Haziran ayı yazımı İbn-i Haldun’un Mukaddime adlı eserinden bir alıntı ile sonlandırıyorum.
“… Başkan olanda tanrılaşma huyu belirir. Bu huy insan doğasının yapısında vardır. Tanrılaşma huyu güçlenen başkan, yatacak yerin, kap ve kacağın en gösterişlisini aramaya başlar. Başkanlığını, daha doğrusu tanrılaşmasını simgeleyecek köşkler, saraylar yaptırır. Başkanın çevresi, tebaası, onun destekçiliğini yapmanın karşılığında alacağı ücretlere, ödüllere bakar. Bu durum, toplumun en alt tabakasına kadar yayılır ve hem devlette hem toplumda çözülme başlar. Çünkü yalnızca ödüle, paraya bakanda mücadele gücü olmaz.
Devlet böylece güçsüzleşir, ciddiliği ortadan kalkar.
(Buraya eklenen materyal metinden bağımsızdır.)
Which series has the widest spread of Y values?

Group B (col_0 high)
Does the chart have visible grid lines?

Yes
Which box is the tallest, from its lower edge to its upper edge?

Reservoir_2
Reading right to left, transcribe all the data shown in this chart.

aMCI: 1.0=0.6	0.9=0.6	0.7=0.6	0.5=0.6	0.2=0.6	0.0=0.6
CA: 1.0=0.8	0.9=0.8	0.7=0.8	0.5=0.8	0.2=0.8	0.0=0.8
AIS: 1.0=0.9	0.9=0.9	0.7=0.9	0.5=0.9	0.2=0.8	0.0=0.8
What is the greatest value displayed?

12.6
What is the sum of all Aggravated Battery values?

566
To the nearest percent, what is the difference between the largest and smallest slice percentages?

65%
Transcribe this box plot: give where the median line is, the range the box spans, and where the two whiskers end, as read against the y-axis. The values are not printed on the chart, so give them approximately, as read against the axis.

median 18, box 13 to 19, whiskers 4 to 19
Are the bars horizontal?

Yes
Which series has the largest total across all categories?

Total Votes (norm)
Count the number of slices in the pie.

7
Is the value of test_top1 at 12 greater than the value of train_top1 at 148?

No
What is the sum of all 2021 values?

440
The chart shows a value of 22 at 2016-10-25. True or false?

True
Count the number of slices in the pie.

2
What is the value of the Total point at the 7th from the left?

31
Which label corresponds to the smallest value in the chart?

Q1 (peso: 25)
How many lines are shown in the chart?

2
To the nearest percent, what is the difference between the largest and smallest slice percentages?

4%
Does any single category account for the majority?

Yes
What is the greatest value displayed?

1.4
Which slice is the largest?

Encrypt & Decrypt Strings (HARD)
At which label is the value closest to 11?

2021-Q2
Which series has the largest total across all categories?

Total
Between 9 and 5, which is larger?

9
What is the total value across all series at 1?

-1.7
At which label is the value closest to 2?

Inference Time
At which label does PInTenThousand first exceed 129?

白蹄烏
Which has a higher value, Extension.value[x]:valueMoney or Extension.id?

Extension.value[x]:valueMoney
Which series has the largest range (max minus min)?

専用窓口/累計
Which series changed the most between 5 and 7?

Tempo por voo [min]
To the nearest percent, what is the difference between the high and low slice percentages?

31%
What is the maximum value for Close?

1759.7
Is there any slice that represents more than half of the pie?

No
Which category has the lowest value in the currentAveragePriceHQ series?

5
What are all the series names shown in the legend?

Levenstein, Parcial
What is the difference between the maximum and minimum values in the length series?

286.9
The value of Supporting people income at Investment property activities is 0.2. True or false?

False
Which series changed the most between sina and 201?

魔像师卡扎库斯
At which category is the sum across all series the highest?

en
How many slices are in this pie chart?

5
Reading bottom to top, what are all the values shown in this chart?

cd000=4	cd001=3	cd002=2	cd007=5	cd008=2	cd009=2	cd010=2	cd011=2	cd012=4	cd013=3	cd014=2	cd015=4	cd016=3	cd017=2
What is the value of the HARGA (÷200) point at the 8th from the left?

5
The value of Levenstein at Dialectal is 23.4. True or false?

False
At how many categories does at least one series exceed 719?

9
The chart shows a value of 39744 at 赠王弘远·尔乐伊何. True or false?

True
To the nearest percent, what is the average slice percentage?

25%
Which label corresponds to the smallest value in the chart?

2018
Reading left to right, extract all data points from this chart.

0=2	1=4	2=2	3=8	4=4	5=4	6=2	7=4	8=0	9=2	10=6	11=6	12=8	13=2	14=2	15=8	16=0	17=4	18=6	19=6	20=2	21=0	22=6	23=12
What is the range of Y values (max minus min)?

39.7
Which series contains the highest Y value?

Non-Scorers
Zamanla gelir-gider dengesi bozulur, dağıtılan ödüller ve ücretler gitgide artmıştır. Önce vergiler artırılır, sonra güvenlik ve kolluk güçleri artırılır. Oysa aşağıdan gelen talep bitmek bilmez, istekler çoğalır ve aldıkları yetmemeye başlar ve isyan çıkar. Zayıflayan devlet ya da gücünü kaybeden başkan, ya dışardan gelen işgalci kuvvetlerle ya da içeride başlayan isyan sonucu yıkılır.”